Task description: Retype the line in which "wall clock: present" appears, then every line after it until the records end. Leave out the pictures.

Task input:
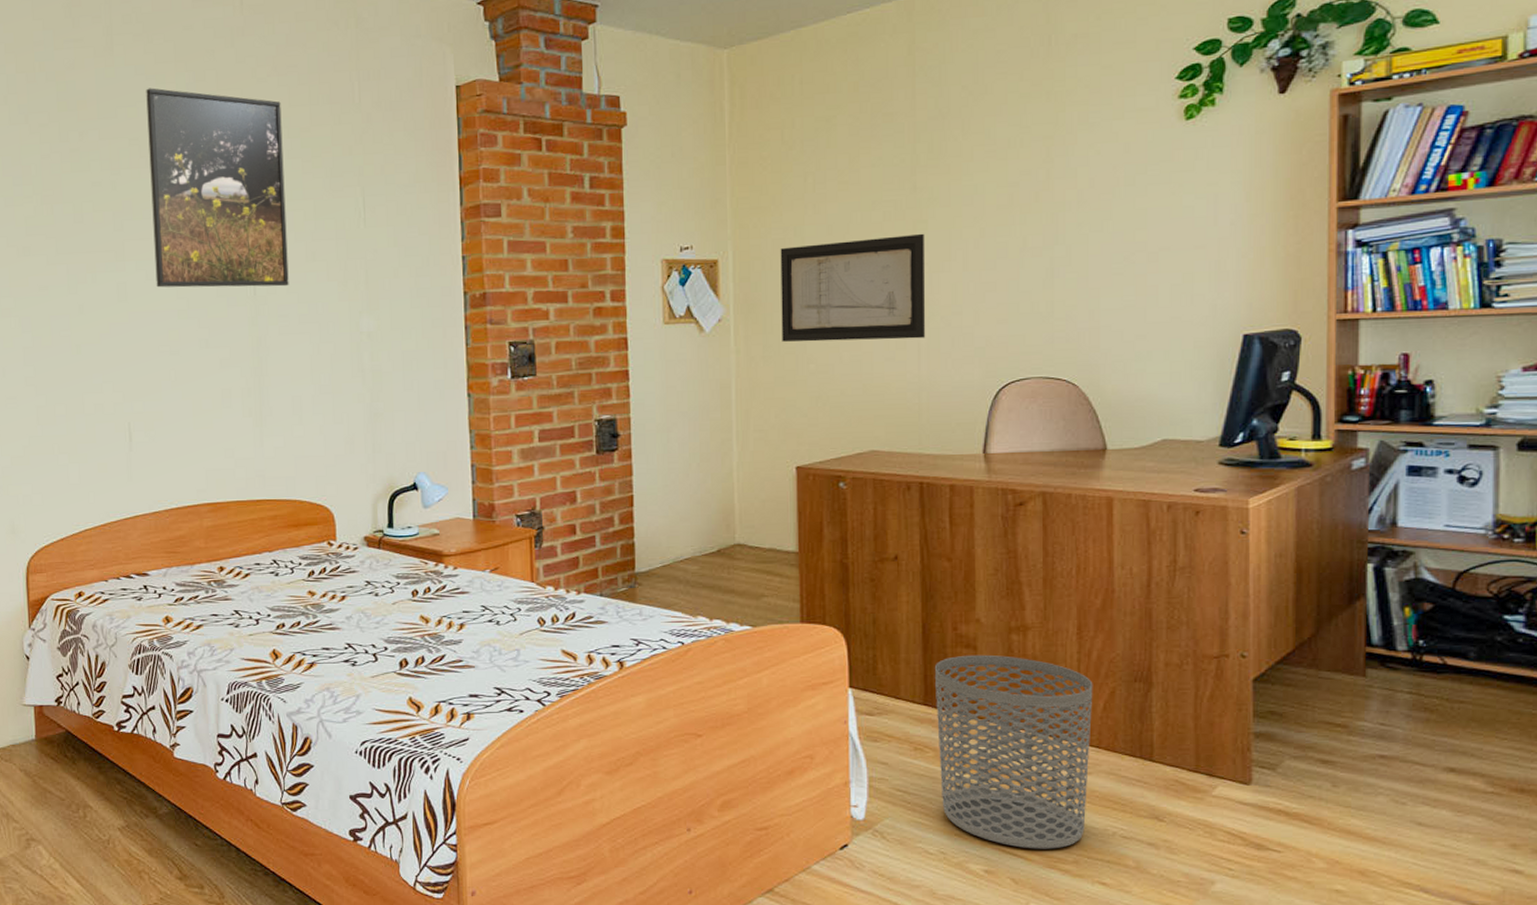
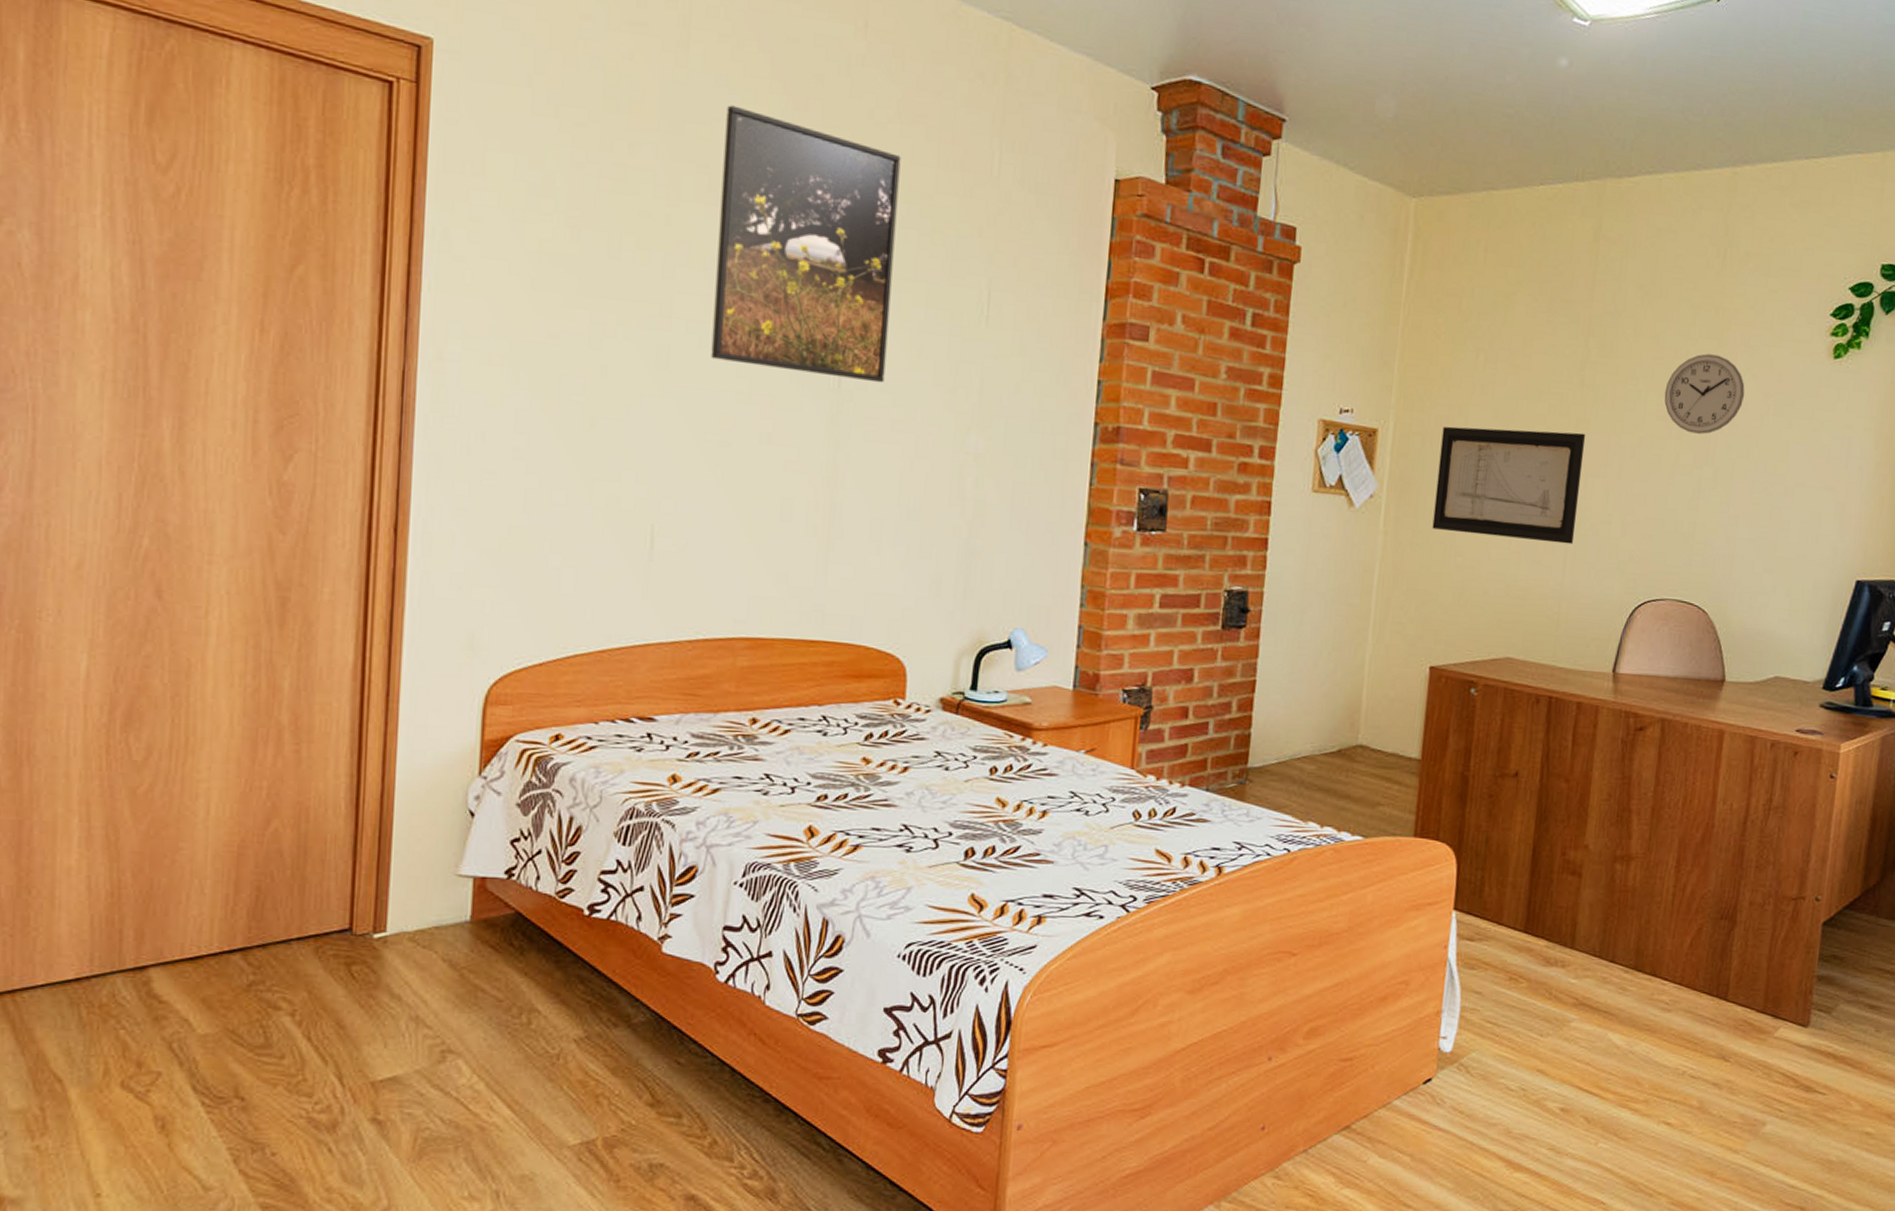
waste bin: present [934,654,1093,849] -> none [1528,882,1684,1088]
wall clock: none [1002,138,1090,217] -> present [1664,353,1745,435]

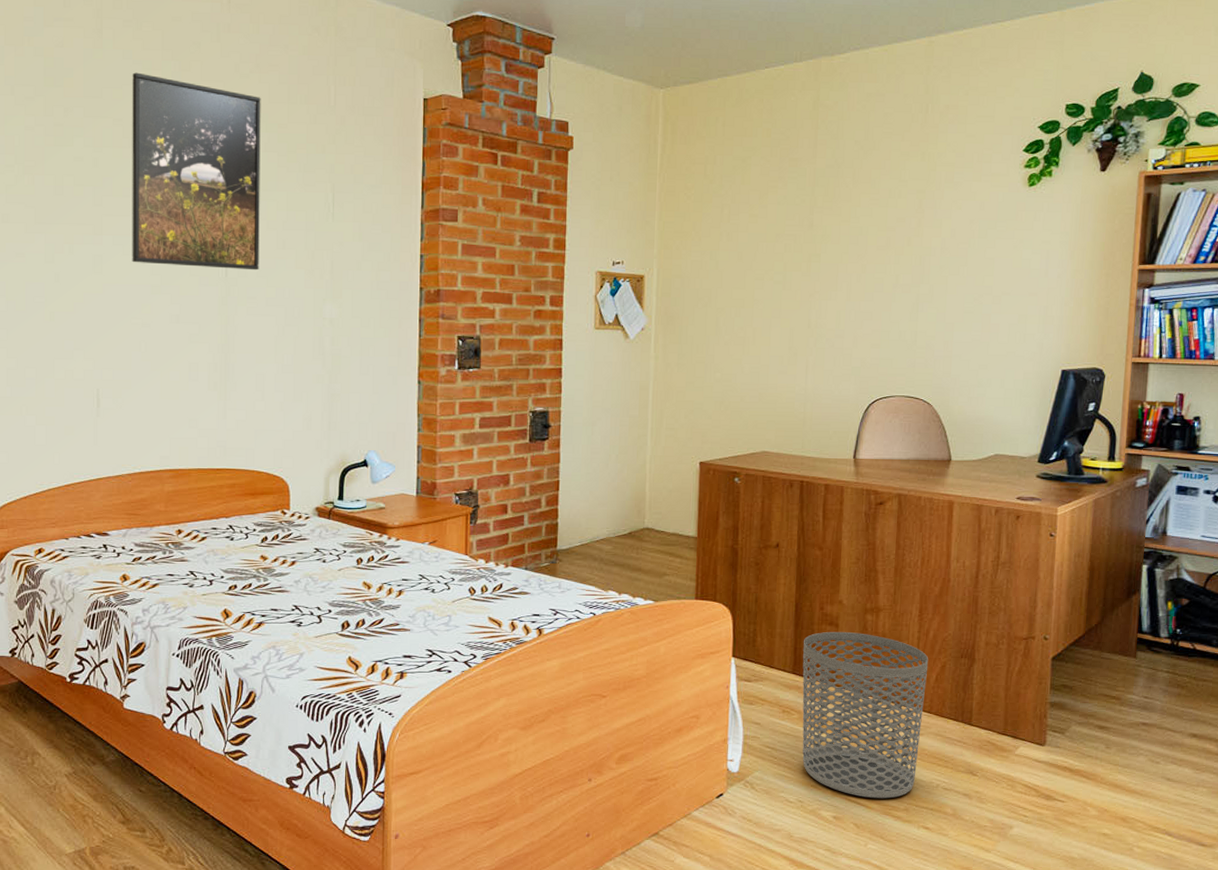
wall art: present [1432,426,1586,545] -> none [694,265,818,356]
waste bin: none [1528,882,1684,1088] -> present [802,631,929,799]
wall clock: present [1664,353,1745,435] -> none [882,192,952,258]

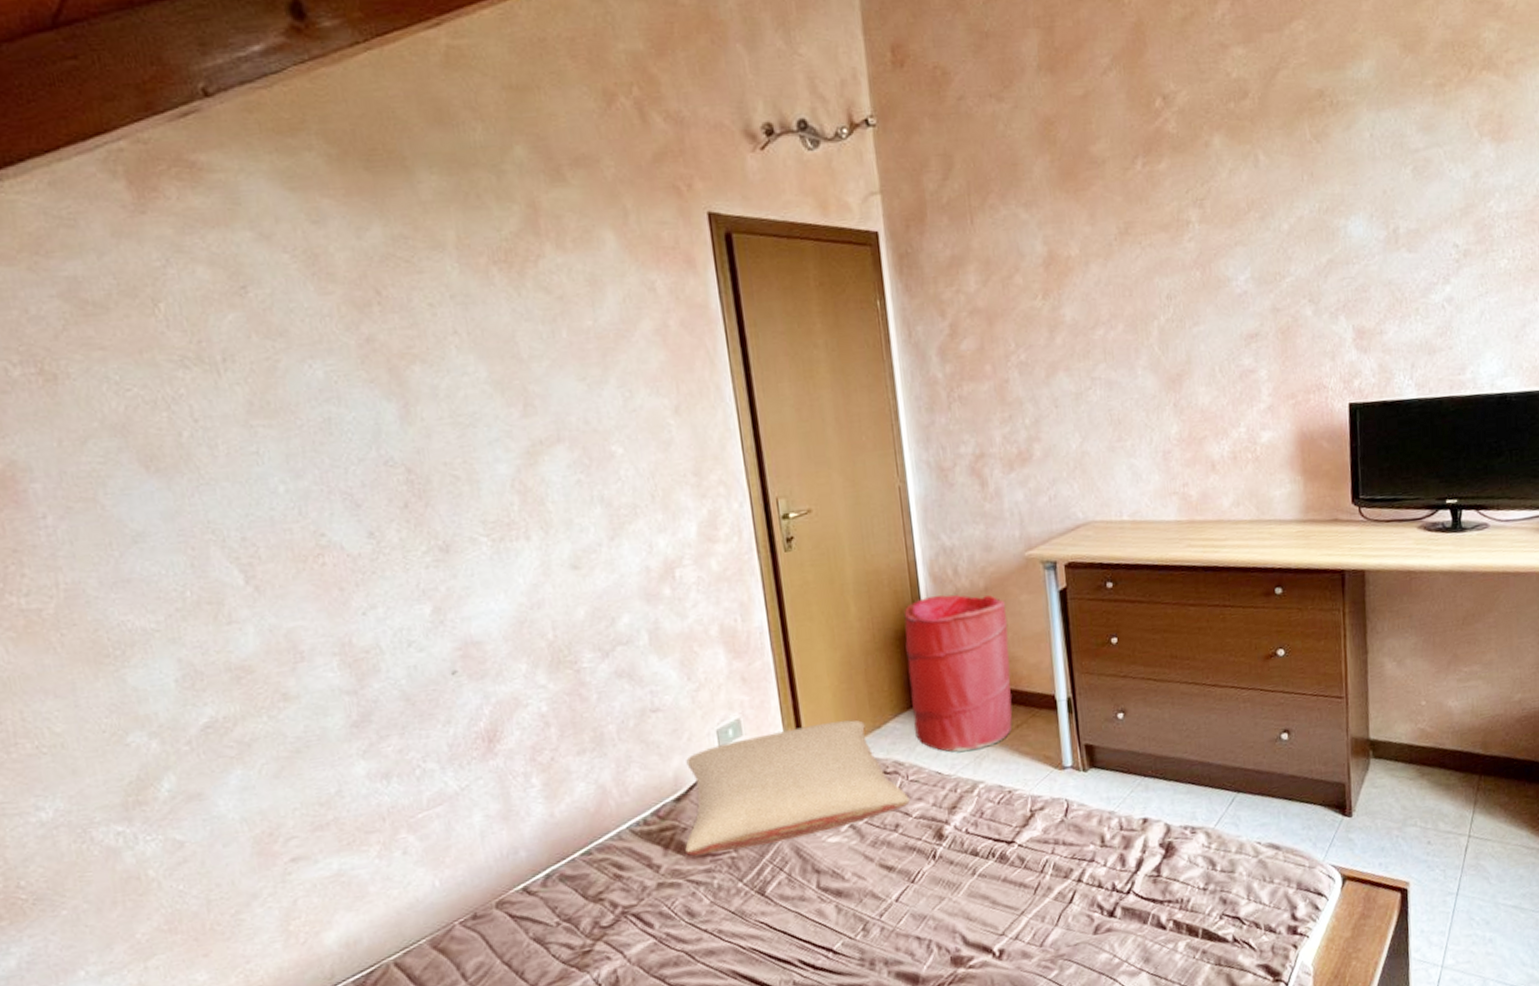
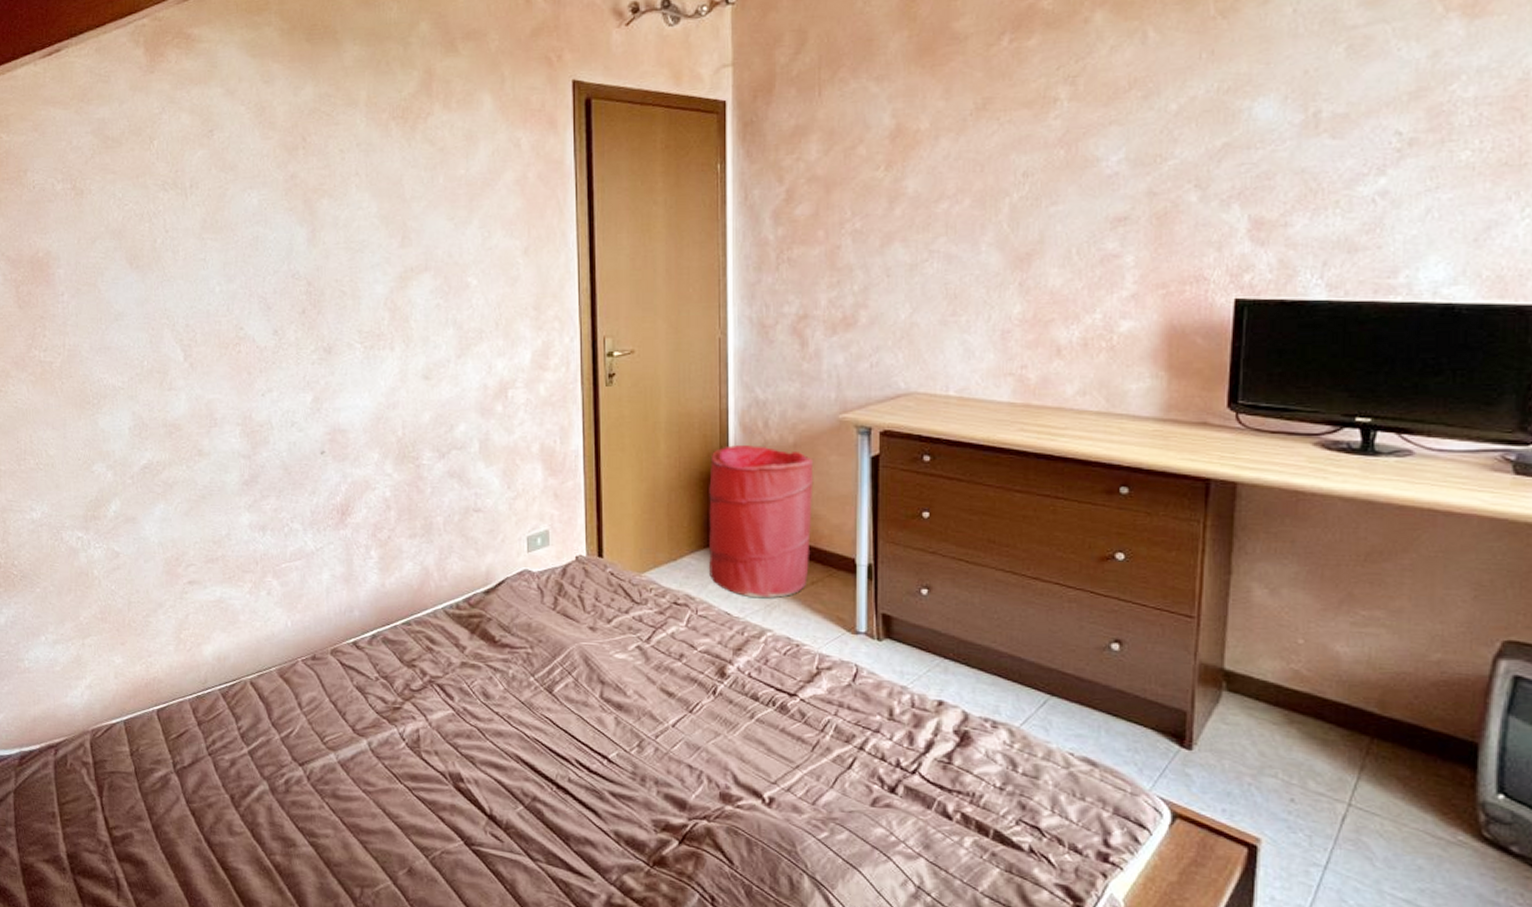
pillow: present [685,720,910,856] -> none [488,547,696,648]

Exercise answer:
wall clock: present [1664,353,1745,435] -> none [882,192,952,258]

pillow: present [685,720,910,856] -> none [488,547,696,648]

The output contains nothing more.